- **Task instructions**: Pull out every line in the items below that contains the string "Transcribed", and copy each one. Match case exactly.

________________________

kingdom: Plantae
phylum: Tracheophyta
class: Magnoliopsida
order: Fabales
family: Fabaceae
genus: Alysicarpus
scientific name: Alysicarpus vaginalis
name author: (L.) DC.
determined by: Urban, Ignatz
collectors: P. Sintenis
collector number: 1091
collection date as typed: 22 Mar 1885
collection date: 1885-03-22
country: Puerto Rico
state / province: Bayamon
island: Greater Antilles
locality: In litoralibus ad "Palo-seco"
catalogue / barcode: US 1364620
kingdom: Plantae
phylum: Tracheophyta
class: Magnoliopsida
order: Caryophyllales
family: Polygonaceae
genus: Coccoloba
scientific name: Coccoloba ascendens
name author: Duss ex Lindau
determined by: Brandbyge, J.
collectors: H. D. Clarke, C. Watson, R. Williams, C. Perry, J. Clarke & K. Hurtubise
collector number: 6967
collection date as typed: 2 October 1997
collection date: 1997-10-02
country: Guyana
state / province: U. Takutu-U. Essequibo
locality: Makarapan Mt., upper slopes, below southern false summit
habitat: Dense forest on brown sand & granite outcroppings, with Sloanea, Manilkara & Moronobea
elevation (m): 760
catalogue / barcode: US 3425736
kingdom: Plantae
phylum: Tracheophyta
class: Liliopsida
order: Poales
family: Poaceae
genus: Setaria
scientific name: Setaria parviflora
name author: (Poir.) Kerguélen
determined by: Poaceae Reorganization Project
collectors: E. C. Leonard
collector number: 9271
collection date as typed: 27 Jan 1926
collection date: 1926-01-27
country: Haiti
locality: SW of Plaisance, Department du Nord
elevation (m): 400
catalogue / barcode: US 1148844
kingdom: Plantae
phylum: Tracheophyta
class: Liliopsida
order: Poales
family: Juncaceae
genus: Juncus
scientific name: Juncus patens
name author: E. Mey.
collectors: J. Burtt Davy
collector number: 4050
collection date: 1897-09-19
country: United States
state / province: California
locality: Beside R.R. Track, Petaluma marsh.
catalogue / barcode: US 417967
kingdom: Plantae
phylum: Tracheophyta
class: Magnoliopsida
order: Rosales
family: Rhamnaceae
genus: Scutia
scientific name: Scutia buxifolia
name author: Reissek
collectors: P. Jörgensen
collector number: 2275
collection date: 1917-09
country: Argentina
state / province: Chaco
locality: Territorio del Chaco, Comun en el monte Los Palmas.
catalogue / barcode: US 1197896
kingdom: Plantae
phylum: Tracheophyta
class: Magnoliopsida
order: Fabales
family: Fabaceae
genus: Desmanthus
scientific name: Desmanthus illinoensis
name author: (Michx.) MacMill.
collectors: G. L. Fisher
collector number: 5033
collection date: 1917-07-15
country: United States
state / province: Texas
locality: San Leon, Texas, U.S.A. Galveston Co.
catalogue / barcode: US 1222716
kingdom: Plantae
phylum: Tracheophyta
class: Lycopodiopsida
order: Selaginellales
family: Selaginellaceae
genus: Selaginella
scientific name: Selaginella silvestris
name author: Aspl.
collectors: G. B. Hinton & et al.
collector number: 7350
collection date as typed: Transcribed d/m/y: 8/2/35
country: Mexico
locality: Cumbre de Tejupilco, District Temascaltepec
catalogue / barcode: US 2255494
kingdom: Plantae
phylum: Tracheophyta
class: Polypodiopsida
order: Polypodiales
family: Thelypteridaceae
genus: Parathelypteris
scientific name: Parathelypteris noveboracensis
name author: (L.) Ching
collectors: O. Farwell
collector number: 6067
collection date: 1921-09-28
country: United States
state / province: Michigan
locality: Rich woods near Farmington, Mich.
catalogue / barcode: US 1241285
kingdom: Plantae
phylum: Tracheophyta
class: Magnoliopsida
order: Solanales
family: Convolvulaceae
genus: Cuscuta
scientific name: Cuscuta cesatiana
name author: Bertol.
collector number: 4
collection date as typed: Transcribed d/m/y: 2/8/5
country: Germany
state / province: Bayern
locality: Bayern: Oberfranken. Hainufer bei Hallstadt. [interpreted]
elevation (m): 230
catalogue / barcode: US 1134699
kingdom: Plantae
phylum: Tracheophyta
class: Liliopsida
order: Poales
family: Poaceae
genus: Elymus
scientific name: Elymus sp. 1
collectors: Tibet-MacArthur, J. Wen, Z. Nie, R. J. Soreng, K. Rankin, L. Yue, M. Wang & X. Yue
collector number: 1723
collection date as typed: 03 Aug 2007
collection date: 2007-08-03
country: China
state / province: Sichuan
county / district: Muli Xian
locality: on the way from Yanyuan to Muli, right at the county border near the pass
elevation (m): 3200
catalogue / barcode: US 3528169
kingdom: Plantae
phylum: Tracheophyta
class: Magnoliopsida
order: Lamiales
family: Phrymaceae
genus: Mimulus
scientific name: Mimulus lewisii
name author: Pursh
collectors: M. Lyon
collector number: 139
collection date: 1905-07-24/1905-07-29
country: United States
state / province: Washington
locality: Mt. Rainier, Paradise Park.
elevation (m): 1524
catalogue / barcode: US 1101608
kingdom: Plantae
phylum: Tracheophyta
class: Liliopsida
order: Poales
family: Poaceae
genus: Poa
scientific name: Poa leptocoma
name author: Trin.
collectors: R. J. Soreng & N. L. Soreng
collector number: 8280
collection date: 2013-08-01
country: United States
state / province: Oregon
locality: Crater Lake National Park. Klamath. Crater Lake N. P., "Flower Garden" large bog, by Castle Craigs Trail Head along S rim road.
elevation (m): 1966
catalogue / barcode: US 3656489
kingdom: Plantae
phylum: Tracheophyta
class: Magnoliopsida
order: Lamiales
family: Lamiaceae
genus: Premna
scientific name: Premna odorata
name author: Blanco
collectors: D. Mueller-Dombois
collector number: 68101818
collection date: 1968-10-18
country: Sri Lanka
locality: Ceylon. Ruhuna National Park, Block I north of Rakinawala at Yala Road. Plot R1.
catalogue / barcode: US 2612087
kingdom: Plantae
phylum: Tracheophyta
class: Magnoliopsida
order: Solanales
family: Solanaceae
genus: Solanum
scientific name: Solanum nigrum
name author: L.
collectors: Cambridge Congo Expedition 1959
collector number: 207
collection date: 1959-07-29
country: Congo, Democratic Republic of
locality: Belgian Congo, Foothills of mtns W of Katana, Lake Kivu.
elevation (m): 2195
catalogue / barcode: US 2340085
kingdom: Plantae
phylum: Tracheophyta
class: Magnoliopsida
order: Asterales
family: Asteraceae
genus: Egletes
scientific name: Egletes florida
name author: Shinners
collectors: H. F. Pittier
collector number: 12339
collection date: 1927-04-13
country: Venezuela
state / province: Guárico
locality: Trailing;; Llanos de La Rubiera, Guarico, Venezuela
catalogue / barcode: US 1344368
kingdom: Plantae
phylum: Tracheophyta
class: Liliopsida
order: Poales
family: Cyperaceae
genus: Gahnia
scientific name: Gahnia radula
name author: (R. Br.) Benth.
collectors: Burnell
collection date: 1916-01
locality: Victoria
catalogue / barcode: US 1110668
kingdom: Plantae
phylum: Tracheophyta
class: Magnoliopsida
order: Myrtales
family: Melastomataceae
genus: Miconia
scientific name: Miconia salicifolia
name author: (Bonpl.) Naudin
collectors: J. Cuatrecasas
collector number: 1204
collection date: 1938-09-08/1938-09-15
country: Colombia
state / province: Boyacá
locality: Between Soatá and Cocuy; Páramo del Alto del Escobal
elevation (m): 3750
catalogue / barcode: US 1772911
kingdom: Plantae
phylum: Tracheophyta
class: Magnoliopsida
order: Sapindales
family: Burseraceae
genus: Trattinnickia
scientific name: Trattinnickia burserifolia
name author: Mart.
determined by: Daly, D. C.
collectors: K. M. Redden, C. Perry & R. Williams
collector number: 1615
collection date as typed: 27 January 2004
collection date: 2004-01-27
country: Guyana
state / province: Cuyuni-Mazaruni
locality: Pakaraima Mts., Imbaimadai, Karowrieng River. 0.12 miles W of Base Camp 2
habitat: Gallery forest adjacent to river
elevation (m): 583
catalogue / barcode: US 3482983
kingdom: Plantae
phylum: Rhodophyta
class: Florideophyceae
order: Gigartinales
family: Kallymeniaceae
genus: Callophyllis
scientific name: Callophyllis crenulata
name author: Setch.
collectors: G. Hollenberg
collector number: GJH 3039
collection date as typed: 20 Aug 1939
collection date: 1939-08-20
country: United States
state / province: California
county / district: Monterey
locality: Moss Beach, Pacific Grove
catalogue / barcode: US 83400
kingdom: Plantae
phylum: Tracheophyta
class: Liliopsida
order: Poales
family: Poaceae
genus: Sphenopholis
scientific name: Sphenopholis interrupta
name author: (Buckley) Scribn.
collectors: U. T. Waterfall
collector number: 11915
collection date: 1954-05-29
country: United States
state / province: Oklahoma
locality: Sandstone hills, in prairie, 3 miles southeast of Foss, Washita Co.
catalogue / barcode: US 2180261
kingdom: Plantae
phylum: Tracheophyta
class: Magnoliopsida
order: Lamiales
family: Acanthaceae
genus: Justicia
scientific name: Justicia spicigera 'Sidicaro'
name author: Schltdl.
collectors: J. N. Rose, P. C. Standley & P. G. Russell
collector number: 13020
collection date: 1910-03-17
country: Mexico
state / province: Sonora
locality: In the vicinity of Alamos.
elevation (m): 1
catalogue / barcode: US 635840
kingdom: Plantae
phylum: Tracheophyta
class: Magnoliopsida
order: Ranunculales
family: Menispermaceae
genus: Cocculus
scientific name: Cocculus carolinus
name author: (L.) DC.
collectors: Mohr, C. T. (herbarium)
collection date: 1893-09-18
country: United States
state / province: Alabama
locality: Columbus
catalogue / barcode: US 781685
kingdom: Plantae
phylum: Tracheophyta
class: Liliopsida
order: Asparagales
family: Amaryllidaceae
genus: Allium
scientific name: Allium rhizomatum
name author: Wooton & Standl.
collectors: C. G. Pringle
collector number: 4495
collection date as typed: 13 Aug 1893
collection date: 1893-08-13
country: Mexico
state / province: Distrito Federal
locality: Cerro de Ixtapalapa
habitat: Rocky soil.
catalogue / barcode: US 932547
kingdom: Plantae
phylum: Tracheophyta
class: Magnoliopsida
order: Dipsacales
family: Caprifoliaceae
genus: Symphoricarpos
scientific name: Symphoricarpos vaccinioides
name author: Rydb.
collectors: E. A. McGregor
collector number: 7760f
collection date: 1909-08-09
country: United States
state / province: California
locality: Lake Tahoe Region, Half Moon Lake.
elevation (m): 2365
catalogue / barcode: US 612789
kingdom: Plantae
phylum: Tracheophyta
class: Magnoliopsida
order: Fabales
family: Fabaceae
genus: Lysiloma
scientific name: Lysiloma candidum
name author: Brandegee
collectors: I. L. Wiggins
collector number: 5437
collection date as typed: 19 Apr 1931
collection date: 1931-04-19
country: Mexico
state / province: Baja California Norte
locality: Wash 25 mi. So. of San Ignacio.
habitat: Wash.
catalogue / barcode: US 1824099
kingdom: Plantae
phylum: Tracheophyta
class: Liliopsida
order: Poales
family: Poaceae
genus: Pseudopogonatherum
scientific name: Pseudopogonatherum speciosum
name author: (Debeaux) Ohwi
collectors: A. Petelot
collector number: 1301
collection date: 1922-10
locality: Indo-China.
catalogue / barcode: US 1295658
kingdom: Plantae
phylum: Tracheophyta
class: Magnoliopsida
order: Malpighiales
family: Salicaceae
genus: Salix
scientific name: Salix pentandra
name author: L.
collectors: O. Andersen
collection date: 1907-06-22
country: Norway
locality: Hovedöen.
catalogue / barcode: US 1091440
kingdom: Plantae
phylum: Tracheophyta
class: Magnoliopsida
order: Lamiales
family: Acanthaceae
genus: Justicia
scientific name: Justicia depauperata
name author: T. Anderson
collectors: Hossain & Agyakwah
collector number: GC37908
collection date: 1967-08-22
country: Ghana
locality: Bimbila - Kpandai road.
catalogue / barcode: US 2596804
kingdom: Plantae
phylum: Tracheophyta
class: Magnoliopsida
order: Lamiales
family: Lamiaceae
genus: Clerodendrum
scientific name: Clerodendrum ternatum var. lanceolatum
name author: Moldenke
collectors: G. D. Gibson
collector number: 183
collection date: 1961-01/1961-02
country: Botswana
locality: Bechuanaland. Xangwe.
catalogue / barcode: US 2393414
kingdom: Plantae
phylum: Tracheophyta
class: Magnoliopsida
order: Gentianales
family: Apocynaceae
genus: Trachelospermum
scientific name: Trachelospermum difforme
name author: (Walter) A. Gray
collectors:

________________________

- **Finished task**:
collection date as typed: Transcribed d/m/y: 8/2/35
collection date as typed: Transcribed d/m/y: 2/8/5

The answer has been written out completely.